O quase milagre na Cidade Santa

Foto: AFP

Êta joguinho doido esse, sô!, exclamaria o mineirinho diante da tv.

Sob as bênçãos do Papa, em plena Cidade Santa, a Roma partiu em busca de mais um milagres, parecido com aquele que havia obtido diante do Barça, outro dia. E partiu com tudo sobre o Liverpool, que respondeu com um contragolpe mortal logo aos 9 minutos: Firmino intercepta passe errado de Nainggolan e serve Mané de bandeja – 1 a 0.

Mas, logo em seguida, se dá o sinal dos céus, quando Lovren rebate bola que repica na cabeça de Milner e eis o jogo empatado.

Sinal que tremeluziu aos 25 minutos quando Wijnaldum, aproveitando rebatida errada da defesa romanista, de cabeça, desempatou.

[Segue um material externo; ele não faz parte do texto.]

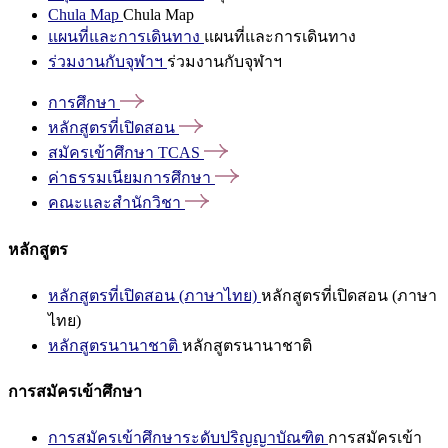
Chula Map
Chula Map
แผนที่และการเดินทาง
แผนที่และการเดินทาง
ร่วมงานกับจุฬาฯ
ร่วมงานกับจุฬาฯ
การศึกษา
หลักสูตรที่เปิดสอน
สมัครเข้าศึกษา
TCAS
ค่าธรรมเนียมการศึกษา
คณะและสำนักวิชา
หลักสูตร
หลักสูตรที่เปิดสอน (ภาษาไทย)
หลักสูตรที่เปิดสอน (ภาษา
ไทย)
หลักสูตรนานาชาติ
หลักสูตรนานาชาติ
การสมัครเข้าศึกษา
การสมัครเข้าศึกษาระดับปริญญาบัณฑิต
การสมัครเข้า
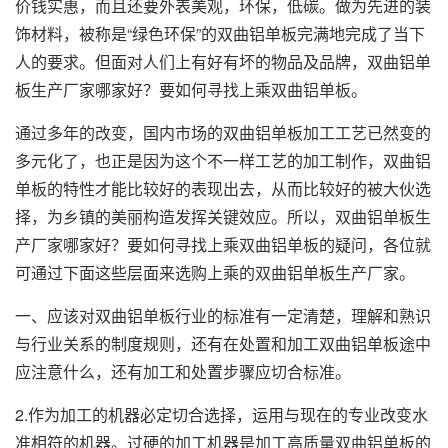
价钱实惠，而且还要外表美观，环保，低碳。做为先进的装
饰材料，被称是“绿色环保”的双曲铝单板完满地完成了当下
人的要求。但面对人们上有好有坏的物品及品牌，双曲铝单
板生产厂家哪家好？要如何寻找上乘双曲铝单板。
通过多年的改变，国内市场的双曲铝单板加工工艺已然变的
多元化了，也正是因为这个不一样工艺的加工制作，
双曲铝
单板
的特性才能比较好的表现出去，从而比较好的被大伙选
择，为乡镇的美丽构造发挥关键效应。所以，双曲铝单板生
产厂家哪家好？要如何寻找上乘双曲铝单板的疑问，各位就
可通过下面这些层面来选购上乘的双曲铝单板生产厂家。
一、应该对双曲铝单板行业的标准有一定清楚，理解和熟识
与行业关系的制度规则，还有在处置和加工双曲铝单板途中
应注意什么，还有加工和处置步骤应切合标准。
2.作为加工的机器必定切合选择，运用与现在的专业改变水
准相符的机器。过硬的加工机器是加工高质量双曲铝单板的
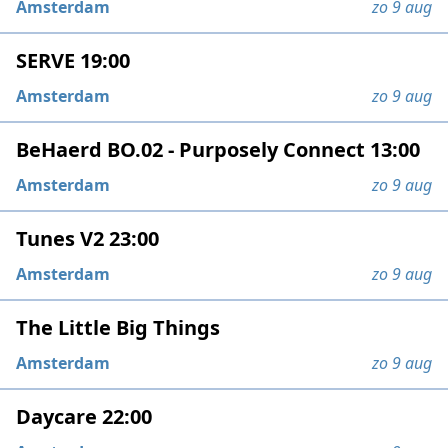
Amsterdam
zo 9 aug
SERVE 19:00
Amsterdam
zo 9 aug
BeHaerd BO.02 - Purposely Connect 13:00
Amsterdam
zo 9 aug
Tunes V2 23:00
Amsterdam
zo 9 aug
The Little Big Things
Amsterdam
zo 9 aug
Daycare 22:00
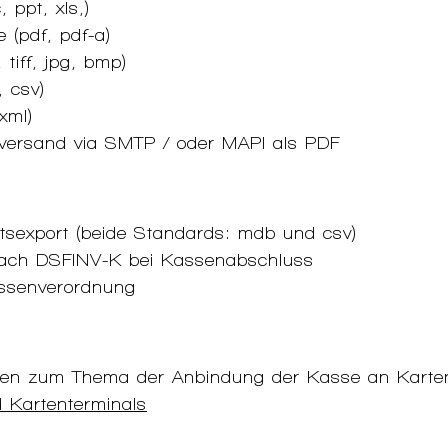
 ppt, xls,)
(pdf, pdf-a)
 tiff, jpg, bmp)
, csv)
xml)
lversand via SMTP / oder MAPI als PDF
tsexport (beide Standards: mdb und csv)
nach DSFINV-K bei Kassenabschluss
assenverordnung
onen zum Thema der Anbindung der Kasse an Karten
Kartenterminals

Nem assim a Roma deixou de ter fé, e, no segundo tempo, disparou a goleada que o deixou às portas do Paraíso da decisão da Liga dos Campeões, com gols de Dzeko e dois de Nainggolan (o último, em pênalti inexistente aos 48 minutos do tempo final). Mas, aí já os sinos de recolher soaram e São Pedro fechava os portões para a Roma, dizem, com um sorriso a la Madona cortando quase imperceptivelmente seus lábios serenos e solenes.

Um golzinho só a mais e tudo iria se resolver na prorrogação. E, se nela fosse reproduzido o cenário do jogo regulamentar, a Roma seria agora a finalista diante do Real, dada à infinidade de chances perdidas.

É que, no futebol, quem determina os milagres não é o Papa, são os deuses da bola, entidades invisíveis, que se ocultam não no Olimpo grego, mas num campo verde em algum lugar de alguma dimensão desconhecida.

PS: Agradeço aos bravos narradores, comentaristas e repórteres da tv por me advertirem que, na Holanda, fala-se mais inglês do que o neerlandês, o frísio e o alemão. Sim, porque a turma insiste em pronunciar os nomes dos jogadores holandeses do Liverpool como se faz na língua do Império. Wiljnaldum (Vilnaldum) virou Uainaldum e Van Dijk (Van Dik, simplesmente), virou Van Daik, a la americana, como diria Alberto Sordi na célebre comédia italiana dos anos 60. É a prova de de que a globalização e o multiculturalismo, na verdade, são uma falácia moderna, num mundo unicultural, aceito passivamente pelos colonizados de sempre. Claro que isso tudo é irrelevante para a imensa maioria, o que me faz lembrar da sinistra anedota antissemita quando o nazista de plantão relacionava as tragédias mundiais provocadas pelos judeus e encerrava com o exemplo do afundamento do Titanic.

– Mas o Titanic foi afundado por um iceberg. – retrucou alguém.

– Ora, Rosemberg, Iceberg, é tudo a mesma coisa.- respondeu o cretino de plantão.